まず行われたゴルフコースでの運搬実験では、ゴルフカートが2分22秒を要したのに対して、ドローンはグリーン上空に1分44秒で到達し、2分11秒でAEDを届けることができた。上空への到達から着陸・送り届けるまでに約27秒を要しているのは、安全面に配慮しドローンの降下を慎重に行ったため。降下作業を効率化することでさらに早く届けられると見込まれている。

次に、個人住宅に向けて行われた運搬実験では、2分22秒でAEDを届けることに成功。実験にあたり、事前に近隣消防署から対象となる住宅までの救急車での移動時間を計測(信号待ち時は計測を停止)したところ、所要時間は10分10秒。つまり、ドローンによるAED運搬なら、救急車が到着するまでの間にAEDによる応急処置を実施できる可能性を示唆している。

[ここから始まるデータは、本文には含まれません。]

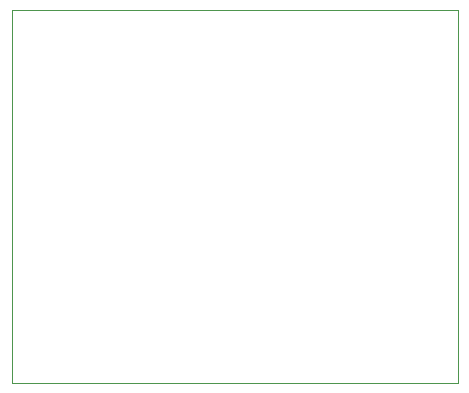
<source format=gbr>
G04 #@! TF.FileFunction,Profile,NP*
%FSLAX46Y46*%
G04 Gerber Fmt 4.6, Leading zero omitted, Abs format (unit mm)*
G04 Created by KiCad (PCBNEW 4.0.1-stable) date 07/06/2016 1:51:26 PM*
%MOMM*%
G01*
G04 APERTURE LIST*
%ADD10C,0.100000*%
G04 APERTURE END LIST*
D10*
X78790800Y-126098300D02*
X78790800Y-125907800D01*
X116509800Y-126098300D02*
X78790800Y-126098300D01*
X116509800Y-94526100D02*
X116509800Y-126098300D01*
X78765400Y-94526100D02*
X116509800Y-94526100D01*
X78790800Y-94691200D02*
X78790800Y-94538800D01*
X78790800Y-95199200D02*
X78790800Y-94615000D01*
X78786180Y-126090680D02*
X78786180Y-95201740D01*
M02*

</source>
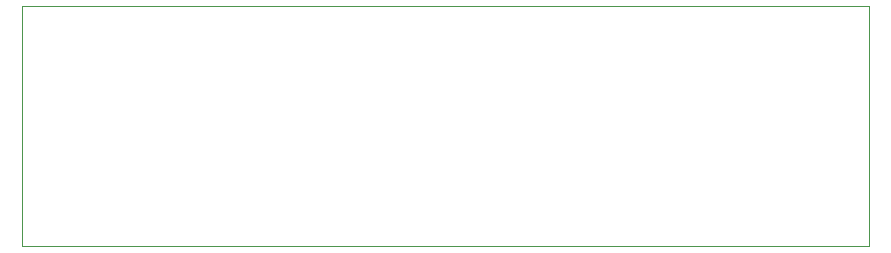
<source format=gbr>
G04 #@! TF.GenerationSoftware,KiCad,Pcbnew,5.1.4-e60b266~84~ubuntu18.04.1*
G04 #@! TF.CreationDate,2019-08-27T23:59:40+10:00*
G04 #@! TF.ProjectId,CMOS-50R,434d4f53-2d35-4305-922e-6b696361645f,rev?*
G04 #@! TF.SameCoordinates,Original*
G04 #@! TF.FileFunction,Profile,NP*
%FSLAX46Y46*%
G04 Gerber Fmt 4.6, Leading zero omitted, Abs format (unit mm)*
G04 Created by KiCad (PCBNEW 5.1.4-e60b266~84~ubuntu18.04.1) date 2019-08-27 23:59:40*
%MOMM*%
%LPD*%
G04 APERTURE LIST*
%ADD10C,0.100000*%
G04 APERTURE END LIST*
D10*
X147955000Y-76200000D02*
X76200000Y-76200000D01*
X76200000Y-76200000D02*
X76200000Y-55880000D01*
X76200000Y-55880000D02*
X147955000Y-55880000D01*
X147955000Y-55880000D02*
X147955000Y-76200000D01*
M02*

</source>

日本AED財団によれば、心停止の救命率は電気ショックが1分遅れるごとに10%ずつ低下すると規定しているため、今回の飛行実験結果によるドローンでのAED運搬は、救命率向上につながると考えられる。それがAEDの適正配置が難しい郊外の団地やスポーツ施設などであれば、なおのことだ。

テラドローンでは、距離が延びるほどドローンによる運搬の優位性が際立つことが確認できたとし、今後も他の用途での活用を含めて、ドローンのさらなる技術向上と共に運搬実験を検討。今回の医療品配送の実績をもとに国内・外の物流事業に参入していきたい意向だ。

ドローンの医療分野における活用は、海外では1日に4名の人命救助に貢献したという実績があるように、実現できるだけの技術はすでに確立されている。国内での導入のためには、現在進められている安全面に配慮をした上で、規制緩和がポイントになる。加えて、その有効性をさらに高めるために連続航続距離の延長などドローン自体の性能強化も期待したい。

これらの課題が解消されれば、ドローンは私たちの暮らしを支え、助けとなるエネルギーそのものとなり得るのかもしれない。